?
Solved

pdflush on Linux

Posted on 2008-02-01
10
Medium Priority
?
4,326 Views
Last Modified: 2013-12-16
I'm running a server which continuously receives data over a network,
processes the data, and stores the processed data in a large
database.  The database consists of multiple files which are very
large ( > 50GBs).  The database has a lot of cache, to get around I/O
bottlenecks.

But what happens is that the system starts to slow down horribly
despite database cache, and the iostat monitoring tool along with atop
indicates constant disk activity.  When I shut the server down, disk
activity continues for some time, even though the server is off.

I'm wondering if this is an issue with pdflush.  There's no utility on
Linux to indicate which process is actually doing the disk I/O, but I
suspect pdflush is the cause of the performance bottleneck.  My
questions are:

1. Is pdflush a likely candidate for this problem?

2. If so, is there anything I can do about it, such as disable
pdflush, or modify how often it flushes pages to disk.
0
Comment
Question by:chsalvia
  • 7
  • 2
10 Comments
 
LVL 46

Expert Comment

by:Kent Olsen
ID: 20800551
Hi chsalvia,

pdflush may be involved, but my expectation would be that the root cause is index updating.

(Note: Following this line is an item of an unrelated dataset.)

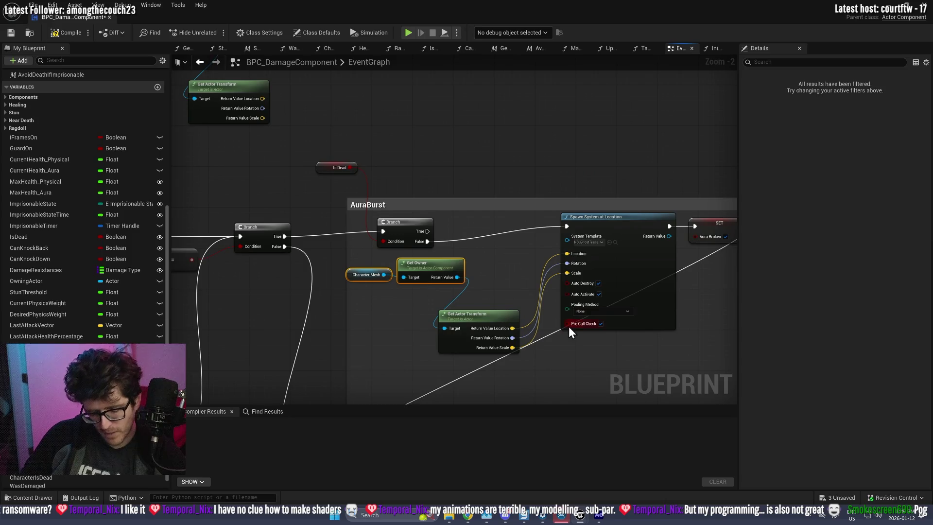
{"action": "left_click", "coordinate": [723, 51]}
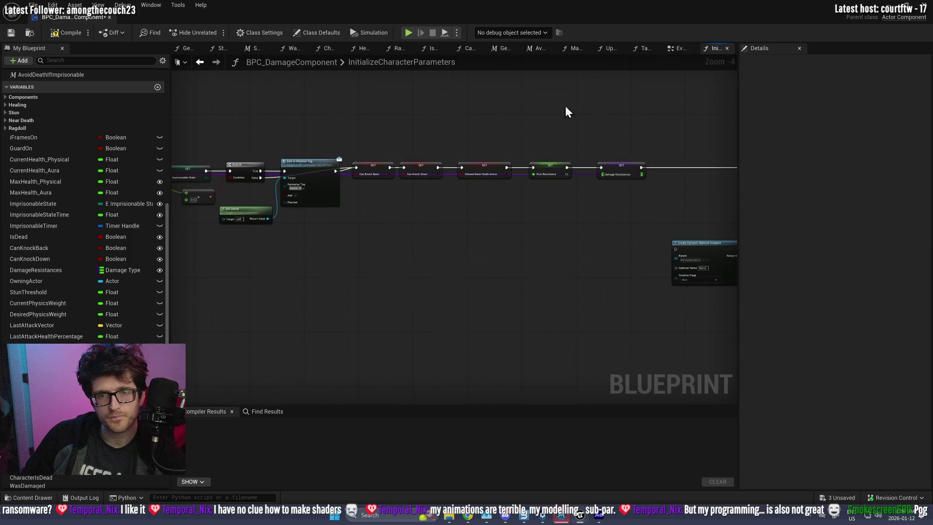
- Paste the copied nodes, delete Get Owner, and move Character Mesh beside the material node
{"action": "key", "text": "ctrl+v"}
{"action": "scroll", "coordinate": [545, 268], "scroll_direction": "up", "scroll_amount": 2}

If you're updating large tables with large datasets, it's going to take some time to clean up the indexes.



Good Luck,
Kent
0
 
LVL 35

Expert Comment

by:Duncan Roe
ID: 20800915
Following on from Kdo's excellent post, I suspect you are waiting for disk reads more than for disk writes. Since you are reading random file blocks from a file much larger than installed RAM, a disk read will be required for each (instead of the block's being cached) more often than not.
Statistically, you should see an improvement by increasing installed RAM, but how much of an improvement I would not like to estimate.
How much RAM does your system have? How much could you put on? (using largest readily-available DIMMs in all slots)
0
 
LVL 35

Expert Comment

by:Duncan Roe
ID: 20801038
"the system starts to slow down horribly" - is that as more users get started, or is it a constant load from the start?
0
Never miss a deadline with monday.com

The revolutionary project management tool is here!   Plan visually with a single glance and make sure your projects get done.

 

Author Comment

by:chsalvia
ID: 20801651
I'm pretty confident this is not related to the DB itself, (.e.g index updating), and has something to do with the OS cache, or pdflush.

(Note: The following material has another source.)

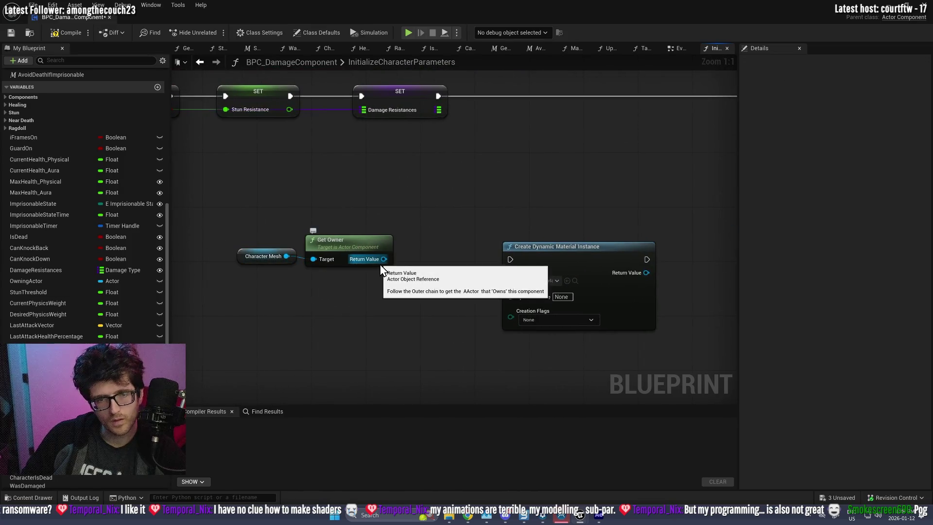
{"action": "key", "text": "Delete"}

The reason I think this is because atop reports consistent disk activity even AFTER the server is shut down, and the only process which shows any activity at that point is pdflush.  The server and DB is not at all active.

So basically, it seems as though pdflush is always causing 100% disk activity, which seriously slows down the program.  

Also, the setup is a RAID 5 with 16GB ram.
0
 
LVL 35

Expert Comment

by:Duncan Roe
ID: 20803451
16GB is respectable - is that top weight or could it hold 32?
The function of pdflush is to write out "dirty" buffers - anything that needs writing to disk. If it keeps laboring after the application is closed down, maybe there was a ton of outstanding disk writes. Should there be a *lot* of disk writing going on? (high ratio of updates to reads)
0
 

Author Comment

by:chsalvia
ID: 20804894
It's upgradeable to 32, but right now only has 16.

The application is IO intensive by nature, so it's not surprising that a lot of disk writing is going on.  I'm just wondering if there's anything I can do (short of purchasing more RAM/faster drives) which might improve performance somewhat.  pdflush is very active when the application is running, and remains active for some time after the application closes.  Is there a way to decrease the frequency that pdflush syncs to disk?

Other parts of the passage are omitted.